Le mouvement n’est pas encore assez mûr pour abattre les carcans fondamentaux qui ont fini par conduire, au XXIe siècle, notre espèce au bord de l’extinction. Pourtant, chacun est conscient de cette sanction climatique comme chacun est conscient qu’on ne s’en sort qu’à peine mieux avec un SMIC qu’avec un RSA ou le minimum vieillesse.

Encore une fois, nous en revenons donc au pognon… Ce pognon qui nous manque, ce pognon qu’on nous donne pour qu’on le rende (en travaillant dans l’intervalle si c’est possible), ce pognon que nous comptons dès le 15 du mois, ce pognon qui est la condition pour nous nourrir, nous chauffer, nous loger, s’occuper de nos enfants, nous bourrer la gueule pour oublier ou fumer un pétard pour nous apaiser… toujours, constamment, on en revient au pognon.

C’est ce même pognon pour lequel les industries ont pourri le Rhône. C’est encore pour ce pognon que les sociétés minières ont pourri bon nombre de sols et de rivières en Cévennes. C’est toujours pour ce pognon que des sociétés agroalimentaires ont empoisonné des nourrissons et collé des cancers à gogo en incitant les paysans à utiliser des produits phytosanitaires par le passé.

Enfin, c’est pour ce pognon que tu te lèves à 5h du matin ou que tu vas subir les flicages et les humiliations que t’imposes la CAF ou/et le Pôle Emploi. Et pourquoi au final ? Pour en être toujours dépourvus, car la vérité à propos du pognon, c’est qu’il n’est pas fait pour que nous en ayons l’usage. Le pognon n’existe que comme une carotte. Un carotte en franc, en euro ou en dollar, mais une carotte reste une carotte. Une carotte bien plus économe pour les maîtres que ne l’étaient les chaînes du servage ou de l’esclavage.
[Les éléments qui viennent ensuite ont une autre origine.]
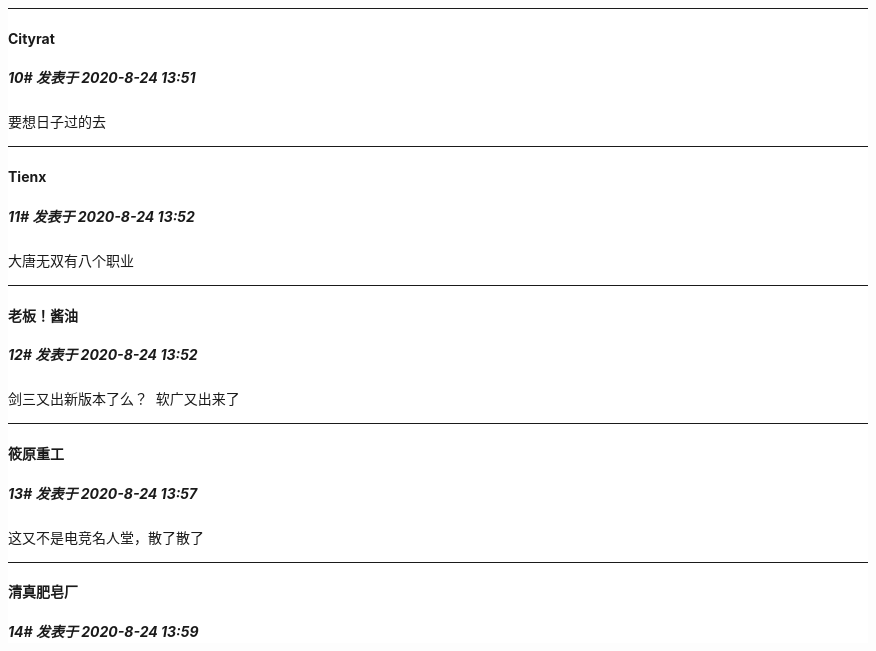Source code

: 

*****

####  Cityrat  
##### 10#       发表于 2020-8-24 13:51




要想日子过的去







*****

####  Tienx  
##### 11#       发表于 2020-8-24 13:52




大唐无双有八个职业







*****

####  老板！酱油  
##### 12#       发表于 2020-8-24 13:52




剑三又出新版本了么？  软广又出来了







*****

####  筱原重工  
##### 13#       发表于 2020-8-24 13:57




这又不是电竞名人堂，散了散了







*****

####  清真肥皂厂  
##### 14#       发表于 2020-8-24 13:59
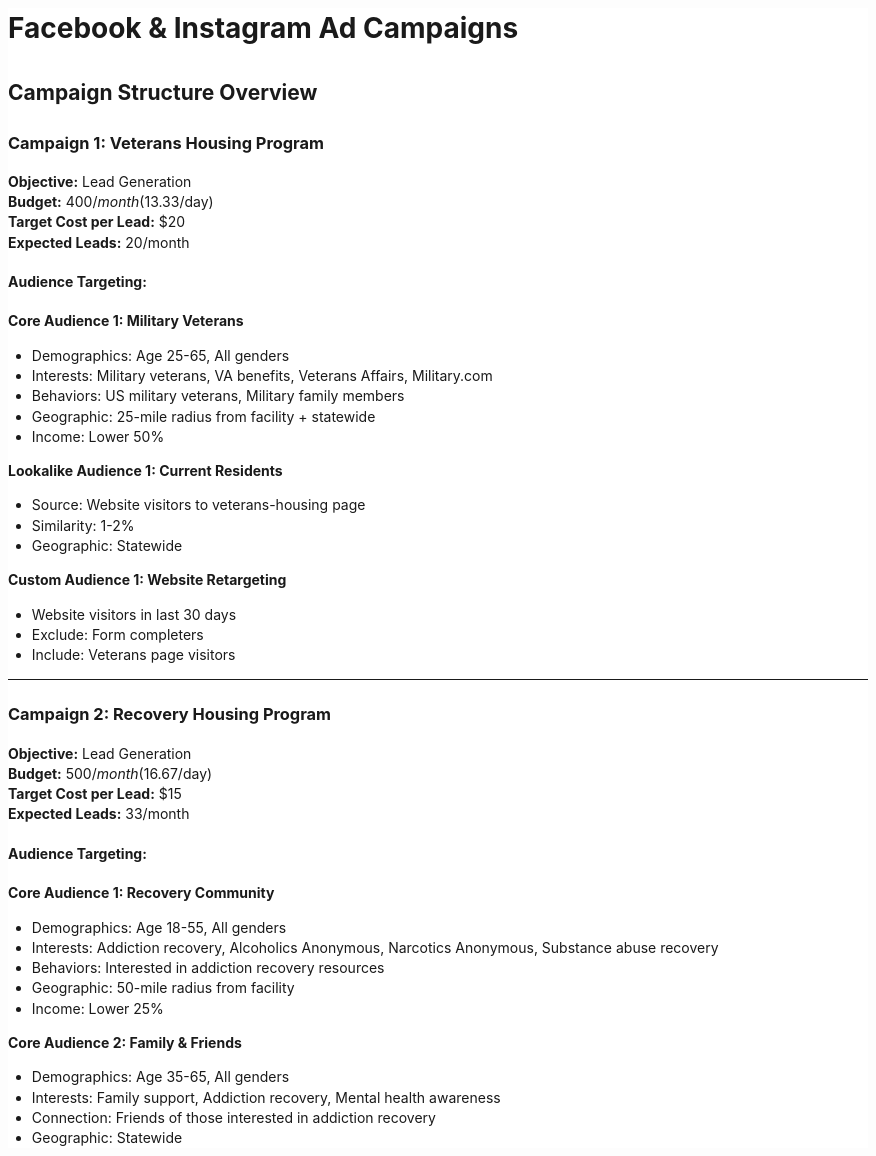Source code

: # Facebook & Instagram Ad Campaigns

## Campaign Structure Overview

### Campaign 1: Veterans Housing Program
**Objective:** Lead Generation  
**Budget:** $400/month ($13.33/day)  
**Target Cost per Lead:** $20  
**Expected Leads:** 20/month  

#### Audience Targeting:

**Core Audience 1: Military Veterans**
- Demographics: Age 25-65, All genders
- Interests: Military veterans, VA benefits, Veterans Affairs, Military.com
- Behaviors: US military veterans, Military family members
- Geographic: 25-mile radius from facility + statewide
- Income: Lower 50%

**Lookalike Audience 1: Current Residents**
- Source: Website visitors to veterans-housing page
- Similarity: 1-2%
- Geographic: Statewide

**Custom Audience 1: Website Retargeting**
- Website visitors in last 30 days
- Exclude: Form completers
- Include: Veterans page visitors

---

### Campaign 2: Recovery Housing Program  
**Objective:** Lead Generation  
**Budget:** $500/month ($16.67/day)  
**Target Cost per Lead:** $15  
**Expected Leads:** 33/month  

#### Audience Targeting:

**Core Audience 1: Recovery Community**
- Demographics: Age 18-55, All genders
- Interests: Addiction recovery, Alcoholics Anonymous, Narcotics Anonymous, Substance abuse recovery
- Behaviors: Interested in addiction recovery resources
- Geographic: 50-mile radius from facility
- Income: Lower 25%

**Core Audience 2: Family & Friends**
- Demographics: Age 35-65, All genders
- Interests: Family support, Addiction recovery, Mental health awareness
- Connection: Friends of those interested in addiction recovery
- Geographic: Statewide
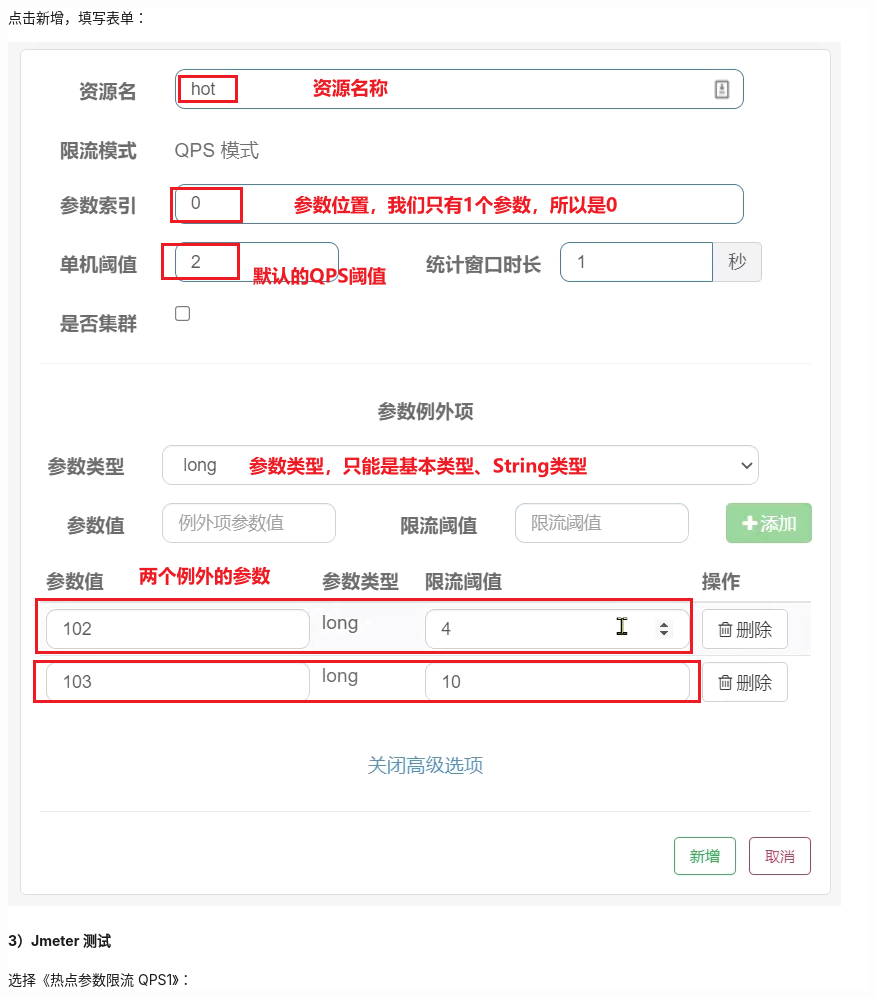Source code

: 点击新增，填写表单：

![image-20210716120536714](./assets/image-20210716120536714.png)

#### 3）Jmeter 测试

选择《热点参数限流 QPS1》：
Et cette carotte, à terme, il sera nécessaire de la brûler, car c’est elle qui appauvrit quotidiennement ; car c’est elle qui nous conduit droit dans le mur du chaos écologique.

Avec ou sans gilet

LE FRIC NOUS COÛTE TROP CHER

FAISONS DU PRÉSENT TABLE RASE !

Des Sans-Gilets des Cévennes

(et c’est tout de même mieux que d’être sans-culottes au vu du froid!)